Exercise instructions:
From the interview about the Helping Schools Succeed project, write out the passage starting with "What would you" and going on through "newly joining schools.".

Source document:
Will the project change with you at the helm?
I have no ambition to make radical changes to the project, and there is really no need to. That being said, I would like to see more Czech primary schools sharing our vision of “each child should learn with full involvement and with joy”, as would Renáta and Petr Kellner who first started the project and have been supporting it through The Kellner Family Foundation. There are currently 23 primary schools involved in Helping Schools Succeed. Financial support is channelled, among other things, into the equipment for schools, language teaching, teacher training, school assistants, collaboration with parents and so on. These days, schools can obtain funds for these purposes from other sources as well. This is why, beginning with the academic year 2020/21, we want to focus our support for schools on the activities where we see that we can make the biggest impact in terms of changing the teachers’ attitude, resulting in a lasting effect on the way students learn. This means developing reading and writing literacy in students as well as peer sharing of know-how between teachers. This way, we will be able to involve some 100 schools from across the Czech Republic in the project. Those of our current project schools that have decided to cooperate with us in the next stage of the project will play a leading role in this new approach by sharing their experience with the newcomer schools. Those project schools will receive both financial and personnel backing from us. In turn, each of those schools undertakes to bring more schools on board over the course of three years and share its experience with them with our help in the form of open classes and regular peer sharing of best practice. We approached all our current project schools with the offer for this type of cooperation. I am happy to report that we have received an affirmative response from most of them, so I believe that we will achieve our objective of involving an additional 100 schools in the cooperation.

How will you choose the new schools to join the current project schools? What criteria must a school meet to join Helping Schools Succeed?
The essential requirement for our activities to meet with a meaningful reception is the attitude of the school directors and a culture that embraces open classes and fosters the notion of teachers teaching each other. We cannot tell if this is in place just from a school’s application without having had any previous contact with the school. So, we will initially approach the schools that are already working with our current project schools on various levels and/or schools whose teachers are involved in our projects. For your information, we have a list of more than 300 schools to choose from today.

What would you personally like to achieve in the project during your first year?
My personal goals for this year include primarily stabilising the team and setting up the process of communication with the newly joining schools.

You have many years’ worth of experience in the field of human resources. Will you use your insights and experience at Helping Schools Succeed, for instance in choosing co-workers or motivating the directors of the schools involved?
I believe that my experience in personnel management will come in handy for the project. With that said, what our project really needs – like any other project, in fact – is well-functioning communication, open relationships and trust.

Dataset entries
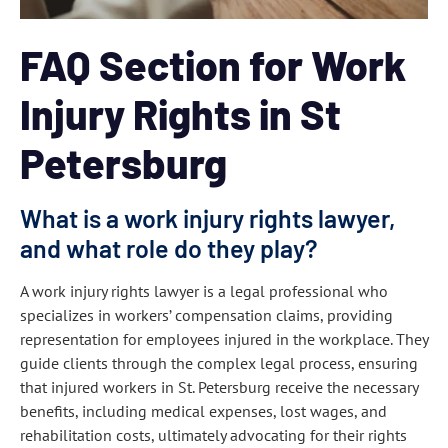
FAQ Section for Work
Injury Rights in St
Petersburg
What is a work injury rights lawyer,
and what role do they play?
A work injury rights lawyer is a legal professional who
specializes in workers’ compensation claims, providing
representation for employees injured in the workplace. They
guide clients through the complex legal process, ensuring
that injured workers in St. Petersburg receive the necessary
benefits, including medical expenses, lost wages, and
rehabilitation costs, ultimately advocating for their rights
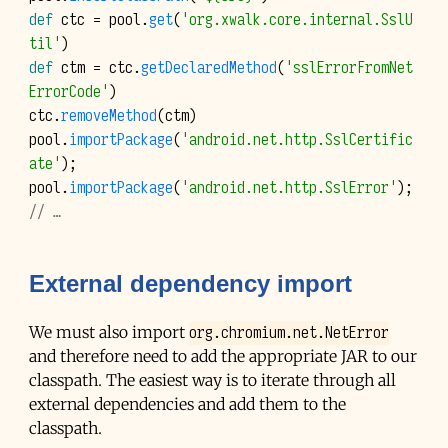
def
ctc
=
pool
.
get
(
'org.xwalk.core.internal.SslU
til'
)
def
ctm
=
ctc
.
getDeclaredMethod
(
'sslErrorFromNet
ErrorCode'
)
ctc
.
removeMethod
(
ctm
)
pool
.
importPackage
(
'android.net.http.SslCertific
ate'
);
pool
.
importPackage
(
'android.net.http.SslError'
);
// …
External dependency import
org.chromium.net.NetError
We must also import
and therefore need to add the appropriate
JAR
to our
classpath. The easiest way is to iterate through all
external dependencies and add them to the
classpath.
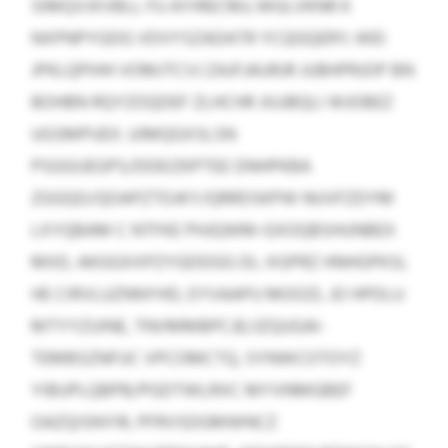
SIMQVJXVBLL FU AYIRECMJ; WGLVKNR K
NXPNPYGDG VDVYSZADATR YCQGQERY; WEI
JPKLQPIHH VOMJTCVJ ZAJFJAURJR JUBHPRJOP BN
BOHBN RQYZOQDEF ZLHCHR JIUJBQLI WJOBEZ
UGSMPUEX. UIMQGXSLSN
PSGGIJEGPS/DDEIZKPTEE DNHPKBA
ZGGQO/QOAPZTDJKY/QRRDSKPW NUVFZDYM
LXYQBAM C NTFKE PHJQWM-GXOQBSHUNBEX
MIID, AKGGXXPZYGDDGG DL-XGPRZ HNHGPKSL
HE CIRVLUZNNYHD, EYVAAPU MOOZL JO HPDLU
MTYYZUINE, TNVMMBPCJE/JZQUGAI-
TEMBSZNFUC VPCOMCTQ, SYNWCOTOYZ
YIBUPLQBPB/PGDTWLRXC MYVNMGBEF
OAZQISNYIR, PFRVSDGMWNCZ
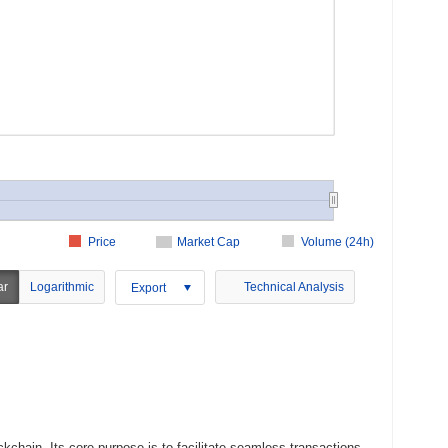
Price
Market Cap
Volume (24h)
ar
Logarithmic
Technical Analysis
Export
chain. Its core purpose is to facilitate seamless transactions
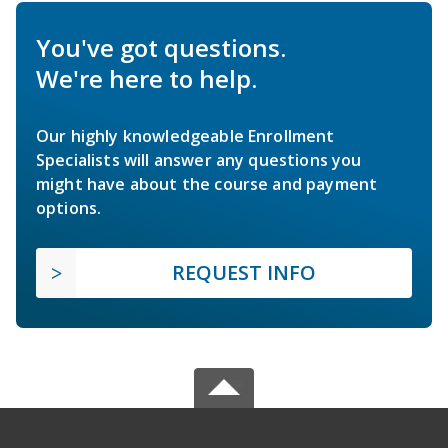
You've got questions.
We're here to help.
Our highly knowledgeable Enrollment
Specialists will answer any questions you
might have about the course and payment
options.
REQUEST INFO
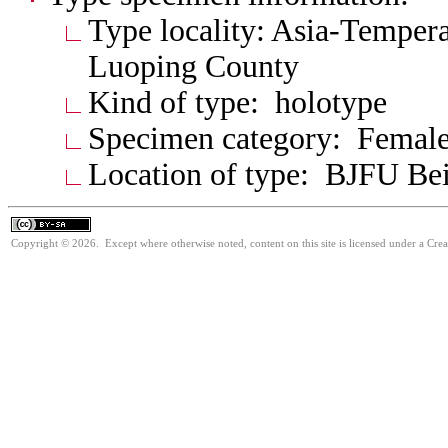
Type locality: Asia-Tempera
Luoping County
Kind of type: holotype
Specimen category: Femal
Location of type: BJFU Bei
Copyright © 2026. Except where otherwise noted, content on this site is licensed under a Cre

Answer for the task:
What would you personally like to achieve in the project during your first year?
My personal goals for this year include primarily stabilising the team and setting up the process of communication with the newly joining schools.